Staphylococcus aureus is a Gram positive bacterium which is predominantly commensal, but which can also be a human and animal pathogen, able to cause serious infections. It is becoming an increasing problem due to it becoming resistant to modern antibiotics. In common with most bacteria, S. aureus requires small quantities of the essential metal copper, but they also experience toxicity when exposed to high concentrations of copper, a metal that has been used for its antimicrobial properties for centuries. However, the mechanism of such toxicity remains elusive. Here, the effect of copper toxicity on S. aureus has been investigated in order to understand how excess copper ions affect its physiology.
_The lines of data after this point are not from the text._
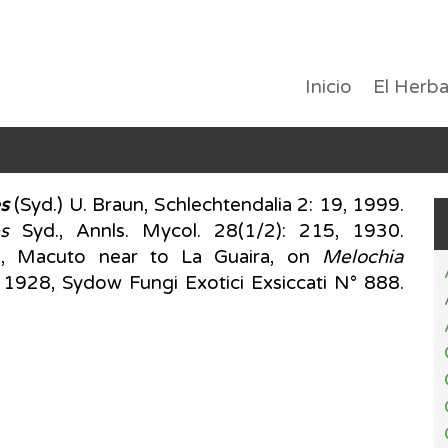
Inicio
El Herba
s
(Syd.) U. Braun, Schlechtendalia 2: 19, 1999.
s
Syd., Annls. Mycol. 28(1/2): 215, 1930.
 Macuto near to La Guaira, on
Melochia
1928, Sydow Fungi Exotici Exsiccati N° 888.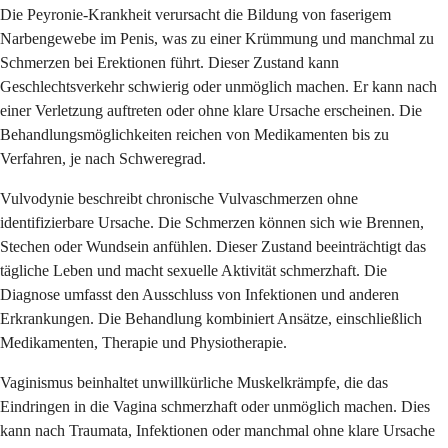
Die Peyronie-Krankheit verursacht die Bildung von faserigem
Narbengewebe im Penis, was zu einer Krümmung und manchmal zu
Schmerzen bei Erektionen führt. Dieser Zustand kann
Geschlechtsverkehr schwierig oder unmöglich machen. Er kann nach
einer Verletzung auftreten oder ohne klare Ursache erscheinen. Die
Behandlungsmöglichkeiten reichen von Medikamenten bis zu
Verfahren, je nach Schweregrad.
Vulvodynie beschreibt chronische Vulvaschmerzen ohne
identifizierbare Ursache. Die Schmerzen können sich wie Brennen,
Stechen oder Wundsein anfühlen. Dieser Zustand beeinträchtigt das
tägliche Leben und macht sexuelle Aktivität schmerzhaft. Die
Diagnose umfasst den Ausschluss von Infektionen und anderen
Erkrankungen. Die Behandlung kombiniert Ansätze, einschließlich
Medikamenten, Therapie und Physiotherapie.
Vaginismus beinhaltet unwillkürliche Muskelkrämpfe, die das
Eindringen in die Vagina schmerzhaft oder unmöglich machen. Dies
kann nach Traumata, Infektionen oder manchmal ohne klare Ursache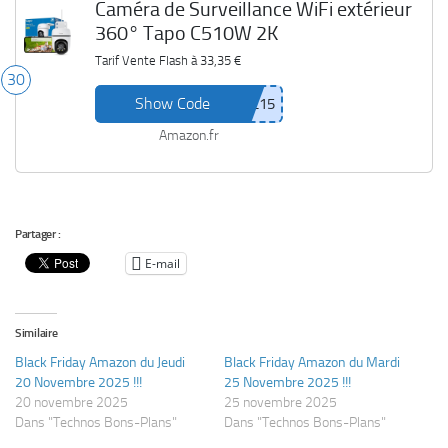
Caméra de Surveillance WiFi extérieur
360° Tapo C510W 2K
Tarif Vente Flash à
33,35 €
30
Show Code
Amazon.fr
Partager :
E-mail
Similaire
Black Friday Amazon du Jeudi
Black Friday Amazon du Mardi
20 Novembre 2025 !!!
25 Novembre 2025 !!!
20 novembre 2025
25 novembre 2025
Dans "Technos Bons-Plans"
Dans "Technos Bons-Plans"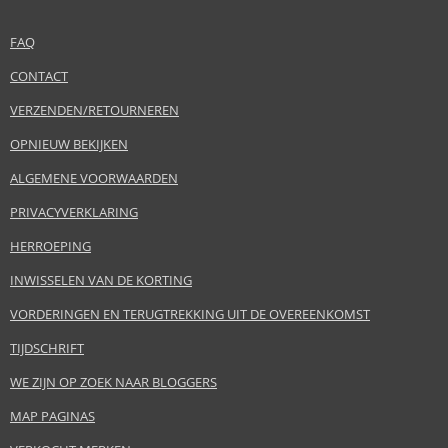
FAQ
CONTACT
VERZENDEN/RETOURNEREN
OPNIEUW BEKIJKEN
ALGEMENE VOORWAARDEN
PRIVACYVERKLARING
HERROEPING
INWISSELEN VAN DE KORTING
VORDERINGEN EN TERUGTREKKING UIT DE OVEREENKOMST
TIJDSCHRIFT
WE ZIJN OP ZOEK NAAR BLOGGERS
MAP PAGINAS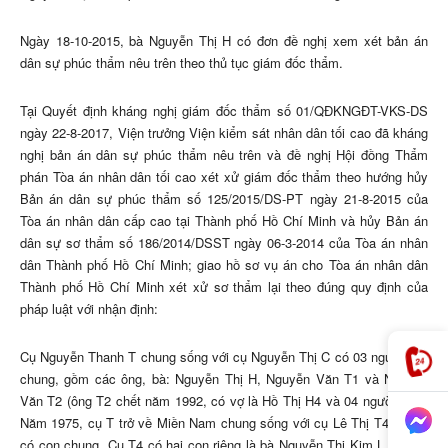
Ngày 18-10-2015, bà Nguyễn Thị H có đơn đề nghị xem xét bản án
dân sự phúc thẩm nêu trên theo thủ tục giám đốc thẩm.
Tại Quyết định kháng nghị giám đốc thẩm số 01/QĐKNGĐT-VKS-DS
ngày 22-8-2017, Viện trưởng Viện kiểm sát nhân dân tối cao đã kháng
nghị bản án dân sự phúc thẩm nêu trên và đề nghị Hội đồng Thẩm
phán Tòa án nhân dân tối cao xét xử giám đốc thẩm theo hướng hủy
Bản án dân sự phúc thẩm số 125/2015/DS-PT ngày 21-8-2015 của
Tòa án nhân dân cấp cao tại Thành phố Hồ Chí Minh và hủy Bản án
dân sự sơ thẩm số 186/2014/DSST ngày 06-3-2014 của Tòa án nhân
dân Thành phố Hồ Chí Minh; giao hồ sơ vụ án cho Tòa án nhân dân
Thành phố Hồ Chí Minh xét xử sơ thẩm lại theo đúng quy định của
pháp luật với nhận định:
Cụ Nguyễn Thanh T chung sống với cụ Nguyễn Thị C có 03 người con
chung, gồm các ông, bà: Nguyễn Thị H, Nguyễn Văn T1 và Nguyễn
Văn T2 (ông T2 chết năm 1992, có vợ là Hồ Thị H4 và 04 người con).
Năm 1975, cụ T trở về Miền Nam chung sống với cụ Lê Thị T4 không
có con chung. Cụ T4 có hai con riêng là bà Nguyễn Thị Kim L và ông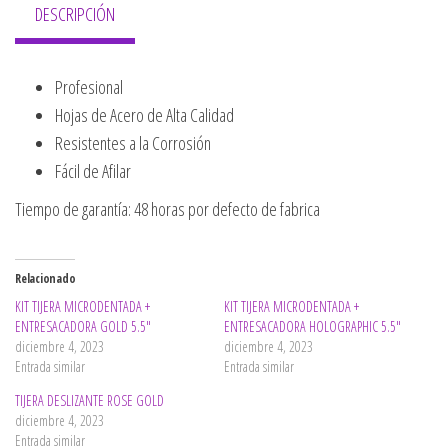
DESCRIPCIÓN
Profesional
Hojas de Acero de Alta Calidad
Resistentes a la Corrosión
Fácil de Afilar
Tiempo de garantía: 48 horas por defecto de fabrica
Relacionado
KIT TIJERA MICRODENTADA +
KIT TIJERA MICRODENTADA +
ENTRESACADORA GOLD 5.5″
ENTRESACADORA HOLOGRAPHIC 5.5″
diciembre 4, 2023
diciembre 4, 2023
Entrada similar
Entrada similar
TIJERA DESLIZANTE ROSE GOLD
diciembre 4, 2023
Entrada similar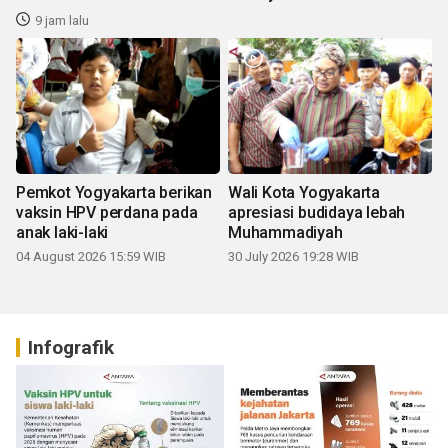
9 jam lalu
Pemkot Yogyakarta berikan
Wali Kota Yogyakarta
vaksin HPV perdana pada
apresiasi budidaya lebah
anak laki-laki
Muhammadiyah
04 August 2026 15:59 WIB
30 July 2026 19:28 WIB
Infografik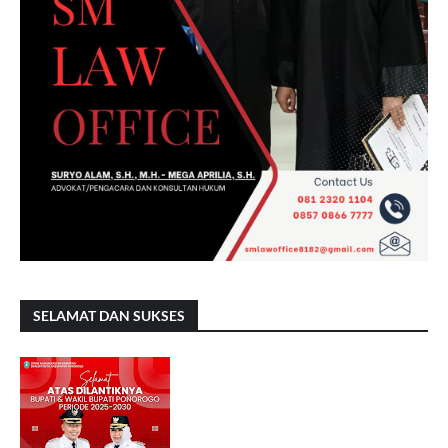
SELAMAT DAN SUKSES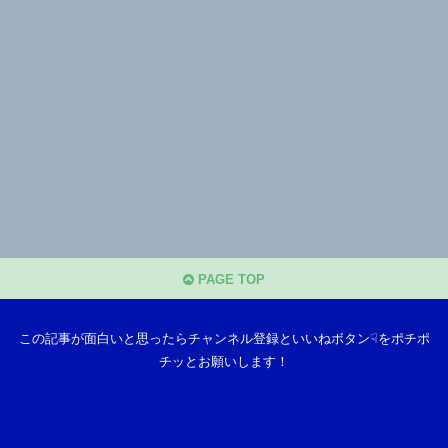
PAGE TOP
この記事が面白いと思ったらチャンネル登録といいねボタン☟をポチポ
チッとお願いします！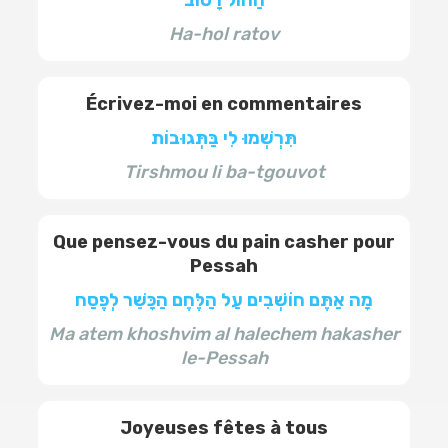
הַחוֹל רָטוֹב
Ha-hol ratov
Écrivez-moi en commentaires
תִּרְשְׁמוּ לִי בַּתְּגוּבוֹת
Tirshmou li ba-tgouvot
Que pensez-vous du pain casher pour
Pessah
מָה אַתֶּם חוֹשְׁבִים עַל הַלֶּחֶם הַכָּשֵׁר לְפֶסַח
Ma atem khoshvim al halechem hakasher
le-Pessah
Joyeuses fêtes à tous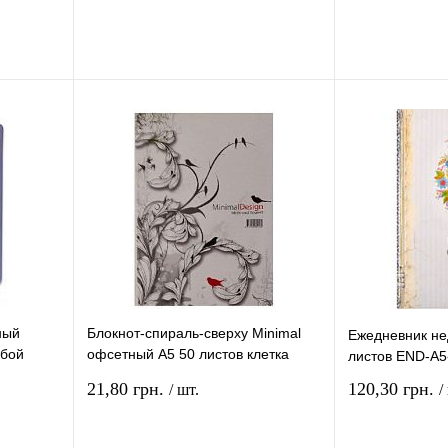
рзину
В корзину
ение
Купить в 1 клик
Сравнение
Купить в 1 кли
В
В избранное
В
В избранное
и
наличии
ный
Блокнот-спираль-cверху Minimal
Ежедневник не
убой
офсетный А5 50 листов клетка
листов END-A5
102020/1
21,80 грн.
120,30 грн.
/ шт.
/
The growth of S. aureus was found to be inhibited in media containing elevated copper, and the extent of this inhibition was shown to be dependent on the type of growth medium used. Analysis of soluble extracts from S. aureus cells exposed to elevated copper led to the identification of a cytoplasmic enzyme, GapA, which binds copper. GapA is a member of the wellcharacterised family of the glyceraldehyde-3-phosphate dehydrogenase (GAPDH) enzymes, and is not a metalloprotein. Copper inhibition of the activity of the S. aureus GapA enzyme was demonstrated, both in S. aureus cell extracts and with recombinant enzyme in vitro, using a specific enzyme activity assay. Analysis of the purified recombinant GapA enzyme in vitro demonstrated a copper binding stoichiometry of one Cu(I) ion to each GapA monomer using analytical sizeexclusion chromatography and spectrophotometry, and evidence is presented that suggests high affinity Cu(I) binding of biochemical relevance. Some preliminary evidence is provided that the Cu(I) binding site on the GapA protein includes the thiol group of cysteine 151 located within the active site, consistent with predictions based on published crystal structures, and explaining the observed copper-dependent inhibition of enzyme activity. This is the first evidence of copper binding to a non-metalloprotein within the cytoplasm of S. aureus and adds to mounting evidence that aberrant binding of copper to cytosolic proteins contributes to bacterial copper toxicity.